On top of all this, the scientific evidence makes it abundantly clear that Sharp Park golf course is the cause of harm to endangered species, not the cure for it. The San Francisco garter snake, arguably the world’s most beautiful and imperiled serpent, was considered “abundant” at Sharp Park in surveys conducted in the 1940’s—before the sea wall was built—but has declined precipitously in surveys ever since. In 2006 a US Fish and Wildlife Service report concluded that a San Francisco garter snake was killed by a lawn mower at Sharp Park, and in 2008 only one snake was seen at Sharp Park all year. The golf course has yet to implement a single mitigation measure for the snake.

Also in 2008—three years after mitigation measures for take of the California red-legged were reluctantly implemented by the golf course—biological investigators found “several” desiccated California red-legged frog egg masses at Sharp Park. This year investigators concluded that, subsequent to a $240,000 repair of the golf course’s pump house, entrainment of the frog’s egg masses and tadpoles can occur, sending them out to sea.

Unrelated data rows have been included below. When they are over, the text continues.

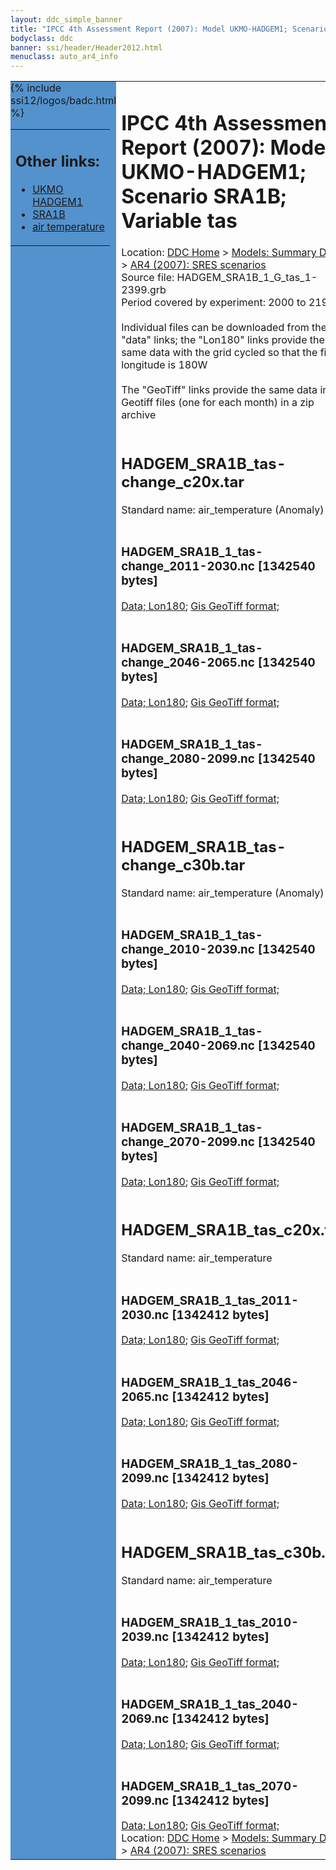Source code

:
 ```yaml
---
layout: ddc_simple_banner
title: "IPCC 4th Assessment Report (2007): Model UKMO-HADGEM1; Scenario SRA1B; Variable tas"
bodyclass: ddc
banner: ssi/header/Header2012.html
menuclass: auto_ar4_info
---
```



<table width="100%" border="0" cellspacing="0" cellpadding="0" style="border-collapse: collapse;">
<tr style="margin:0;padding:0;border:0;">
<td style="margin:0;padding:0;border:0;height:1pt;width:150pt;background:#5492CD;" valign="top" >

<div id="lh-col2" class="auto_ar4_info">
<table class="menumain" bgcolor="#5492CD" cellspacing="0" width="100%" border="0">
<tr><td>
<h2> Other links:</h2>
<ul>
<li><a href="/auto/ar4/model-UKMO-HADGEM1.html">UKMO<br/>HADGEM1</a></li>
<li><a href="/auto/ar4/scenario-SRA1B.html">SRA1B</a></li>
<li><a href="/auto/ar4/var-air_temperature.html">air temperature</a></li>
</ul>
</td></tr>
{% include ssi12/logos/badc.html %}
</table>
</div>
</td>
<td><h1>IPCC 4th Assessment Report (2007): Model UKMO-HADGEM1; Scenario SRA1B; Variable tas</h1>

<!-- Breadcrumb1 -->
<div id="breadcrumb1" align="left">
Location: <a href="/index.html">DDC Home</a> > <a href="/sim/gcm_clim/">Models: Summary Data</a>
> <a href="/sim/gcm_clim/SRES_AR4/index.html">AR4 (2007): SRES scenarios</a>
</div>
<!-- End of Breadcrumb1 -->Source file: HADGEM_SRA1B_1_G_tas_1-2399.grb
<br/>
Period covered by experiment: 2000 to 2199<br/>
<br/>Individual files can be downloaded from the "data" links; the "Lon180" links provide the same data
         with the grid cycled so that the first longitude is 180W<br/>
<br/>The "GeoTiff" links provide the same data in 12 Geotiff files (one for each month)
          in a zip archive<br/>
<br/><h2>HADGEM_SRA1B_tas-change_c20x.tar</h2>
Standard name: air_temperature (Anomaly)<br>
<br/><h3>HADGEM_SRA1B_1_tas-change_2011-2030.nc [1342540 bytes]</h3>
<a href="/cgi-bin/downl/ar4_nc/tas/HADGEM_SRA1B_1_tas-change_2011-2030.nc">Data; </a><a href="/cgi-bin/downl/ar4_nc/tas/HADGEM_SRA1B_1_tas-change_2011-2030.cyto180.nc"> Lon180</a>; <a href="/cgi-bin/downl/ar4_tif/tas/HADGEM_SRA1B_1_tas-change_2011-2030.zip">Gis GeoTiff format; </a><br/>
<br/><h3>HADGEM_SRA1B_1_tas-change_2046-2065.nc [1342540 bytes]</h3>
<a href="/cgi-bin/downl/ar4_nc/tas/HADGEM_SRA1B_1_tas-change_2046-2065.nc">Data; </a><a href="/cgi-bin/downl/ar4_nc/tas/HADGEM_SRA1B_1_tas-change_2046-2065.cyto180.nc"> Lon180</a>; <a href="/cgi-bin/downl/ar4_tif/tas/HADGEM_SRA1B_1_tas-change_2046-2065.zip">Gis GeoTiff format; </a><br/>
<br/><h3>HADGEM_SRA1B_1_tas-change_2080-2099.nc [1342540 bytes]</h3>
<a href="/cgi-bin/downl/ar4_nc/tas/HADGEM_SRA1B_1_tas-change_2080-2099.nc">Data; </a><a href="/cgi-bin/downl/ar4_nc/tas/HADGEM_SRA1B_1_tas-change_2080-2099.cyto180.nc"> Lon180</a>; <a href="/cgi-bin/downl/ar4_tif/tas/HADGEM_SRA1B_1_tas-change_2080-2099.zip">Gis GeoTiff format; </a><br/>
<br/><h2>HADGEM_SRA1B_tas-change_c30b.tar</h2>
Standard name: air_temperature (Anomaly)<br>
<br/><h3>HADGEM_SRA1B_1_tas-change_2010-2039.nc [1342540 bytes]</h3>
<a href="/cgi-bin/downl/ar4_nc/tas/HADGEM_SRA1B_1_tas-change_2010-2039.nc">Data; </a><a href="/cgi-bin/downl/ar4_nc/tas/HADGEM_SRA1B_1_tas-change_2010-2039.cyto180.nc"> Lon180</a>; <a href="/cgi-bin/downl/ar4_tif/tas/HADGEM_SRA1B_1_tas-change_2010-2039.zip">Gis GeoTiff format; </a><br/>
<br/><h3>HADGEM_SRA1B_1_tas-change_2040-2069.nc [1342540 bytes]</h3>
<a href="/cgi-bin/downl/ar4_nc/tas/HADGEM_SRA1B_1_tas-change_2040-2069.nc">Data; </a><a href="/cgi-bin/downl/ar4_nc/tas/HADGEM_SRA1B_1_tas-change_2040-2069.cyto180.nc"> Lon180</a>; <a href="/cgi-bin/downl/ar4_tif/tas/HADGEM_SRA1B_1_tas-change_2040-2069.zip">Gis GeoTiff format; </a><br/>
<br/><h3>HADGEM_SRA1B_1_tas-change_2070-2099.nc [1342540 bytes]</h3>
<a href="/cgi-bin/downl/ar4_nc/tas/HADGEM_SRA1B_1_tas-change_2070-2099.nc">Data; </a><a href="/cgi-bin/downl/ar4_nc/tas/HADGEM_SRA1B_1_tas-change_2070-2099.cyto180.nc"> Lon180</a>; <a href="/cgi-bin/downl/ar4_tif/tas/HADGEM_SRA1B_1_tas-change_2070-2099.zip">Gis GeoTiff format; </a><br/>
<br/><h2>HADGEM_SRA1B_tas_c20x.tar</h2>
Standard name: air_temperature<br>
<br/><h3>HADGEM_SRA1B_1_tas_2011-2030.nc [1342412 bytes]</h3>
<a href="/cgi-bin/downl/ar4_nc/tas/HADGEM_SRA1B_1_tas_2011-2030.nc">Data; </a><a href="/cgi-bin/downl/ar4_nc/tas/HADGEM_SRA1B_1_tas_2011-2030.cyto180.nc"> Lon180</a>; <a href="/cgi-bin/downl/ar4_tif/tas/HADGEM_SRA1B_1_tas_2011-2030.zip">Gis GeoTiff format; </a><br/>
<br/><h3>HADGEM_SRA1B_1_tas_2046-2065.nc [1342412 bytes]</h3>
<a href="/cgi-bin/downl/ar4_nc/tas/HADGEM_SRA1B_1_tas_2046-2065.nc">Data; </a><a href="/cgi-bin/downl/ar4_nc/tas/HADGEM_SRA1B_1_tas_2046-2065.cyto180.nc"> Lon180</a>; <a href="/cgi-bin/downl/ar4_tif/tas/HADGEM_SRA1B_1_tas_2046-2065.zip">Gis GeoTiff format; </a><br/>
<br/><h3>HADGEM_SRA1B_1_tas_2080-2099.nc [1342412 bytes]</h3>
<a href="/cgi-bin/downl/ar4_nc/tas/HADGEM_SRA1B_1_tas_2080-2099.nc">Data; </a><a href="/cgi-bin/downl/ar4_nc/tas/HADGEM_SRA1B_1_tas_2080-2099.cyto180.nc"> Lon180</a>; <a href="/cgi-bin/downl/ar4_tif/tas/HADGEM_SRA1B_1_tas_2080-2099.zip">Gis GeoTiff format; </a><br/>
<br/><h2>HADGEM_SRA1B_tas_c30b.tar</h2>
Standard name: air_temperature<br>
<br/><h3>HADGEM_SRA1B_1_tas_2010-2039.nc [1342412 bytes]</h3>
<a href="/cgi-bin/downl/ar4_nc/tas/HADGEM_SRA1B_1_tas_2010-2039.nc">Data; </a><a href="/cgi-bin/downl/ar4_nc/tas/HADGEM_SRA1B_1_tas_2010-2039.cyto180.nc"> Lon180</a>; <a href="/cgi-bin/downl/ar4_tif/tas/HADGEM_SRA1B_1_tas_2010-2039.zip">Gis GeoTiff format; </a><br/>
<br/><h3>HADGEM_SRA1B_1_tas_2040-2069.nc [1342412 bytes]</h3>
<a href="/cgi-bin/downl/ar4_nc/tas/HADGEM_SRA1B_1_tas_2040-2069.nc">Data; </a><a href="/cgi-bin/downl/ar4_nc/tas/HADGEM_SRA1B_1_tas_2040-2069.cyto180.nc"> Lon180</a>; <a href="/cgi-bin/downl/ar4_tif/tas/HADGEM_SRA1B_1_tas_2040-2069.zip">Gis GeoTiff format; </a><br/>
<br/><h3>HADGEM_SRA1B_1_tas_2070-2099.nc [1342412 bytes]</h3>
<a href="/cgi-bin/downl/ar4_nc/tas/HADGEM_SRA1B_1_tas_2070-2099.nc">Data; </a><a href="/cgi-bin/downl/ar4_nc/tas/HADGEM_SRA1B_1_tas_2070-2099.cyto180.nc"> Lon180</a>; <a href="/cgi-bin/downl/ar4_tif/tas/HADGEM_SRA1B_1_tas_2070-2099.zip">Gis GeoTiff format; </a><br/>
<!-- Breadcrumb2 -->
<div id="breadcrumb2" align="left">
Location: <a href="/index.html">DDC Home</a> > <a href="/sim/gcm_clim/">Models: Summary Data</a>
> <a href="/sim/gcm_clim/SRES_AR4/index.html">AR4 (2007): SRES scenarios</a>
</div>
<!-- End of Breadcrumb2 --></td></tr></table>
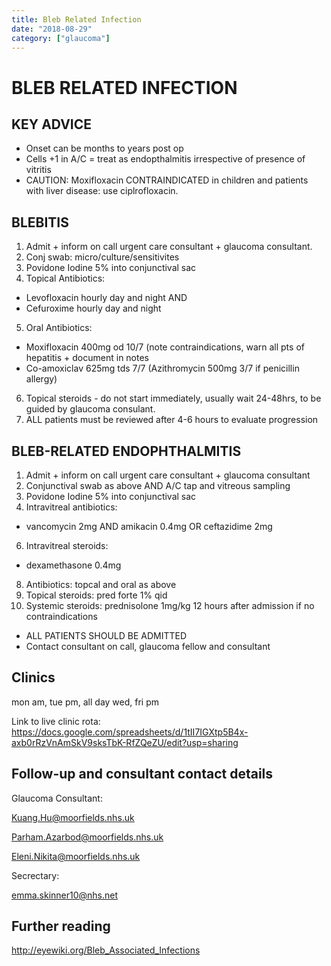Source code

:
 ```yaml
---
title: Bleb Related Infection
date: "2018-08-29"
category: ["glaucoma"]
---
```

# BLEB RELATED INFECTION

## KEY ADVICE
* Onset can be months to years post op
* Cells +1 in A/C = treat as endopthalmitis irrespective of presence of vitritis
* CAUTION: Moxifloxacin CONTRAINDICATED in children and patients with liver disease: use ciplrofloxacin.

## BLEBITIS
1. Admit + inform on call urgent care consultant + glaucoma consultant. 
2. Conj swab: micro/culture/sensitivites
3. Povidone Iodine 5% into conjunctival sac
4. Topical Antibiotics: 
- Levofloxacin hourly day and night AND
- Cefuroxime hourly day and night
5. Oral Antibiotics:
- Moxifloxacin 400mg od 10/7 (note contraindications, warn all pts of hepatitis + document in notes
- Co-amoxiclav 625mg tds 7/7 (Azithromycin 500mg 3/7 if penicillin allergy)
6. Topical steroids - do not start immediately, usually wait 24-48hrs, to be guided by glaucoma consulant. 
7. ALL patients must be reviewed after 4-6 hours to evaluate progression 

## BLEB-RELATED ENDOPHTHALMITIS
1. Admit + inform on call urgent care consultant + glaucoma consultant
2. Conjunctival swab as above AND A/C tap and vitreous sampling
3. Povidone Iodine 5% into conjunctival sac
4. Intravitreal antibiotics: 
* vancomycin 2mg AND amikacin 0.4mg OR ceftazidime 2mg
6. Intravitreal steroids: 
* dexamethasone 0.4mg
8. Antibiotics: topcal and oral as above
9. Topical steroids: pred forte 1% qid
10. Systemic steroids: prednisolone 1mg/kg 12 hours after admission if no contraindications 

* ALL PATIENTS SHOULD BE ADMITTED
* Contact consultant on call, glaucoma fellow and consultant 

## Clinics
mon am, tue pm, all day wed, fri pm

Link to live clinic rota:
https://docs.google.com/spreadsheets/d/1tII7IGXtp5B4x-axb0rRzVnAmSkV9sksTbK-RfZQeZU/edit?usp=sharing

## Follow-up and consultant contact details


Glaucoma Consultant:

Kuang.Hu@moorfields.nhs.uk

Parham.Azarbod@moorfields.nhs.uk

Eleni.Nikita@moorfields.nhs.uk

Secrectary:

emma.skinner10@nhs.net



## Further reading

http://eyewiki.org/Bleb_Associated_Infections


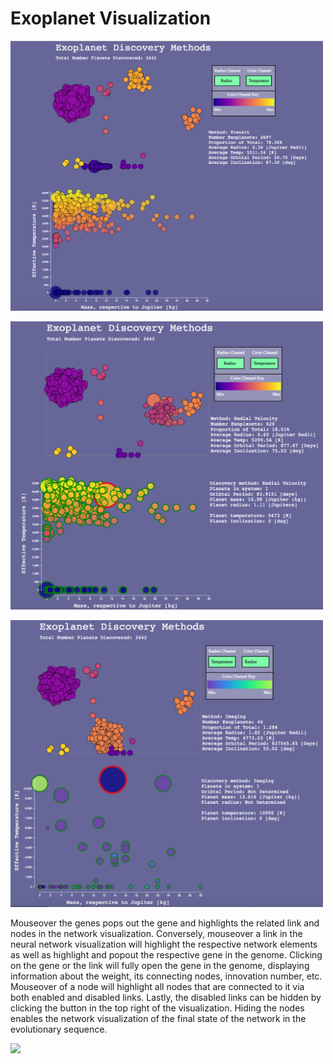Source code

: # Exoplanet Visualization


<img src="resources/exovis1.png" width=500></img>


<img src="resources/exovis2.png" width=500></img>


<img src="resources/exovis3.png" width=500></img>

Mouseover the genes pops out the gene and highlights the related link and nodes in the network visualization. Conversely, mouseover a link in the neural network visualization will highlight the respective network elements as well as highlight and popout the respective gene in the genome. Clicking on the gene or the link will fully open the gene in the genome, displaying information about the weight, its connecting nodes, innovation number, etc. Mouseover of a node will highlight all nodes that are connected to it via both enabled and disabled links. Lastly, the disabled links can be hidden by clicking the button in the top right of the visualization. Hiding the nodes enables the network visualization of the final state of the network in the evolutionary sequence.

<img src="resources/neatvis2.png" width=500></img>
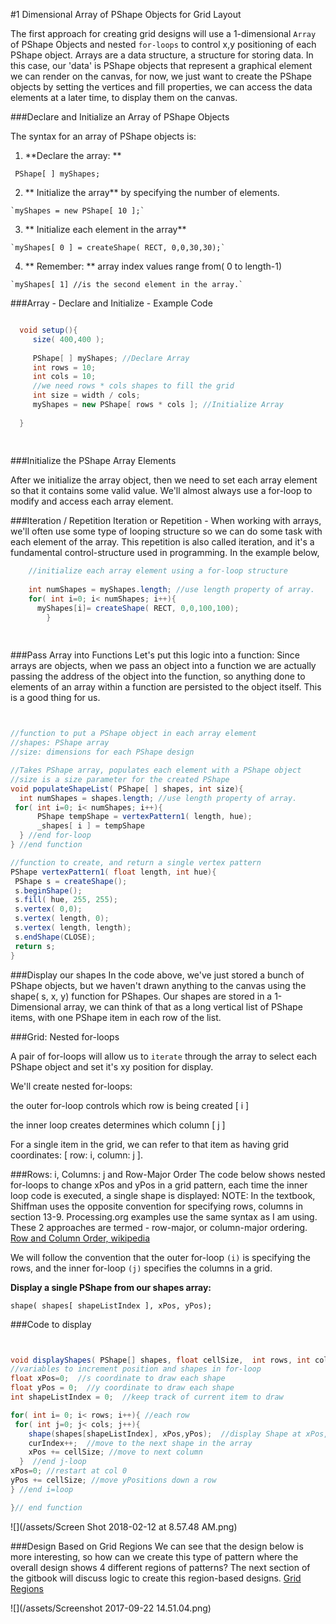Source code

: #1 Dimensional Array of PShape Objects for Grid Layout

The first approach for creating grid designs will use a 1-dimensional ``Array`` of PShape Objects and nested ``for-loops`` to control x,y positioning of each PShape object.
Arrays are a data structure, a structure for storing data.  In this case, our 'data' is PShape objects that represent a graphical element we can render on the canvas, for now, we just want to create the PShape objects by setting the vertices and fill properties, we can access the data elements at a later time, to display them on the canvas.

###Declare and Initialize an Array of PShape Objects

The syntax for an array of PShape objects is:
 
  1. **Declare the array: ** 
  
   ` PShape[ ] myShapes;`
 
  2. ** Initialize the array** by specifying the number of elements. 
  
    `myShapes = new PShape[ 10 ];`
    
  3. ** Initialize each element in the array**
  
    `myShapes[ 0 ] = createShape( RECT, 0,0,30,30);`
    
  4. ** Remember: ** array index values range from( 0 to length-1)  
  
    `myShapes[ 1] //is the second element in the array.`
    
    
###Array - Declare and Initialize - Example Code

  ```java
  
    void setup(){
       size( 400,400 );   
       
       PShape[ ] myShapes; //Declare Array
       int rows = 10;
       int cols = 10;
       //we need rows * cols shapes to fill the grid
       int size = width / cols; 
       myShapes = new PShape[ rows * cols ]; //Initialize Array
     
    }
    
    
  ```
    
 ###Initialize the PShape Array Elements
  
After we initialize the array object, then we need to set each array element so that it contains some valid value.  We'll almost always use a for-loop to modify and access each array element.  

###Iteration / Repetition 
Iteration or Repetition - When working with arrays, we'll often use some type of looping structure so we can do some task with each element of the array.  This repetition is also called iteration, and it's a fundamental control-structure used in programming.  In the example below, 
    
    
```java
    //initialize each array element using a for-loop structure
    
    int numShapes = myShapes.length; //use length property of array.
    for( int i=0; i< numShapes; i++){
      myShapes[i]= createShape( RECT, 0,0,100,100);
        }
            
 
```    

###Pass Array into Functions
Let's put this logic into a function:
Since arrays are objects, when we pass an object into a function we are actually passing the address of the object into the function, so anything done to elements of an array within a function are persisted to the object itself.  This is a good thing for us.


  ```java


//function to put a PShape object in each array element 
//shapes: PShape array
//size: dimensions for each PShape design

//Takes PShape array, populates each element with a PShape object
//size is a size parameter for the created PShape
void populateShapeList( PShape[ ] shapes, int size){
    int numShapes = shapes.length; //use length property of array.
   for( int i=0; i< numShapes; i++){
        PShape tempShape = vertexPattern1( length, hue);
        _shapes[ i ] = tempShape 
    } //end for-loop
} //end function

//function to create, and return a single vertex pattern 
PShape vertexPattern1( float length, int hue){
   PShape s = createShape();
   s.beginShape();
   s.fill( hue, 255, 255);
   s.vertex( 0,0);
   s.vertex( length, 0);
   s.vertex( length, length);
   s.endShape(CLOSE);
   return s;
}

  ```

###Display our shapes
In the code above, we've just stored a bunch of PShape objects, but we haven't drawn anything to the canvas using the shape( s, x, y) function for PShapes.  Our shapes are stored in a 1-Dimensional array, we can think of that as a long vertical list of PShape items, with one PShape item in each row of the list.  


###Grid: Nested for-loops    

A pair of for-loops will allow us to ``iterate`` through the array to select each PShape object and set it's xy position for display.

We'll create nested for-loops:  

the outer for-loop controls which row is being created [ i ]

the inner loop creates determines which column [ j ] 

For a single item in the grid, we can refer to that item as having grid coordinates:  [ row: i, column: j ].  

  

###Rows: i,  Columns:  j  and Row-Major Order
The code below shows nested for-loops to change xPos and yPos in a grid pattern, each time the inner loop code is executed, a single shape is displayed: 
NOTE:   In the textbook, Shiffman uses the opposite convention for specifying rows, columns in section 13-9.  Processing.org examples use the same syntax as I am using.  These 2 approaches are termed - row-major, or column-major ordering.  [Row and Column Order, wikipedia ](https://en.wikipedia.org/wiki/Row-_and_column-major_order)  

We will follow the convention that the outer for-loop `(i)` is specifying the rows, and the inner for-loop `(j)` specifies the columns in a grid.


**Display a single PShape from our shapes array:**

`shape( shapes[ shapeListIndex ], xPos, yPos);`

###Code to display 

   ```java
 
 
void displayShapes( PShape[] shapes, float cellSize,  int rows, int cols){
//variables to increment position and shapes in for-loop
  float xPos=0;  //s coordinate to draw each shape
  float yPos = 0;  //y coordinate to draw each shape
  int shapeListIndex = 0;  //keep track of current item to draw

  for( int i= 0; i< rows; i++){ //each row
    for( int j=0; j< cols; j++){
       shape(shapes[shapeListIndex], xPos,yPos);  //display Shape at xPos, yPos
       curIndex++;  //move to the next shape in the array
       xPos += cellSize; //move to next column
     }  //end j-loop
  xPos=0; //restart at col 0
  yPos += cellSize; //move yPositions down a row 
  } //end i=loop 
 
 }// end function


  ```
  
![](/assets/Screen Shot 2018-02-12 at 8.57.48 AM.png) 

###Design Based on Grid Regions 
We can see that the design below is more interesting, so how can we create this type of pattern where the overall design shows 4 different regions of patterns?
The next section of the gitbook will discuss logic to create this region-based designs. [Grid Regions](/pshapes-in-grid-regions.md)

![](/assets/Screenshot 2017-09-22 14.51.04.png)


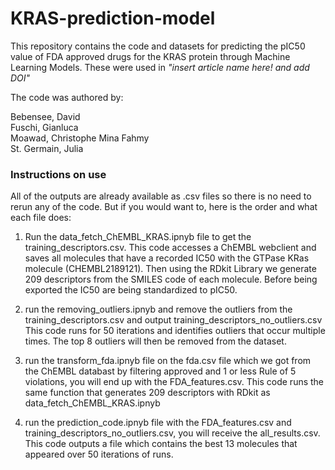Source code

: # KRAS-prediction-model

This repository contains the code and datasets for predicting the pIC50 value of FDA approved drugs for the KRAS protein through Machine Learning Models.
These were used in *"insert article name here! and add DOI"*

The code was authored by:

Bebensee, David <br>
Fuschi, Gianluca <br>
Moawad, Christophe Mina Fahmy <br>
St. Germain, Julia <br>

### Instructions on use

All of the outputs are already available as .csv files so there is no need to rerun any of the code.
But if you would want to, here is the order and what each file does:

1. Run the data_fetch_ChEMBL_KRAS.ipnyb file to get the training_descriptors.csv.
   This code accesses a ChEMBL webclient and saves all molecules that have a recorded IC50 with the GTPase KRas molecule (CHEMBL2189121).
   Then using the RDkit Library we generate 209 descriptors from the SMILES code of each molecule.
   Before being exported the IC50 are being standardized to pIC50.

2. run the removing_outliers.ipnyb and remove the outliers from the training_descriptors.csv and output training_descriptors_no_outliers.csv
   This code runs for 50 iterations and identifies outliers that occur multiple times.
   The top 8 outliers will then be removed from the dataset.

4. run the transform_fda.ipnyb file on the fda.csv file which we got from the ChEMBL databast by filtering approved and 1 or less Rule of 5 violations,
   you will end up with the FDA_features.csv.
   This code runs the same function that generates 209 descriptors with RDkit as data_fetch_ChEMBL_KRAS.ipnyb

6. run the prediction_code.ipnyb file with the FDA_features.csv and training_descriptors_no_outliers.csv,
   you will receive the all_results.csv.
   This code outputs a file which contains the best 13 molecules that appeared over 50 iterations of runs.
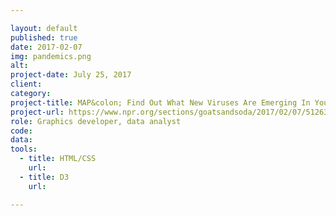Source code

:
 ```yaml
---

layout: default
published: true
date: 2017-02-07
img: pandemics.png
alt:
project-date: July 25, 2017
client:
category:
project-title: MAP&colon; Find Out What New Viruses Are Emerging In Your Backyard
project-url: https://www.npr.org/sections/goatsandsoda/2017/02/07/512634375/map-find-out-what-new-viruses-are-emerging-in-your-backyard?utm_source=twitter.com&utm_medium=social&utm_campaign=nprmedia&utm_term=aboutnpr&utm_content=20170207
role: Graphics developer, data analyst
code: 
data:
tools:
  - title: HTML/CSS
    url:
  - title: D3
    url:

---
```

Environmentalists have been consistent in their message: use the best available science to consider restoration alternatives at Sharp Park before political deals are cut about the future of the land. With this information we can select the best choice for everyone at Sharp Park, including golfers, endangered species, and other recreational users of Sharp Park. The Mirkarimi bill will kick-start this process, and deserves support because of it.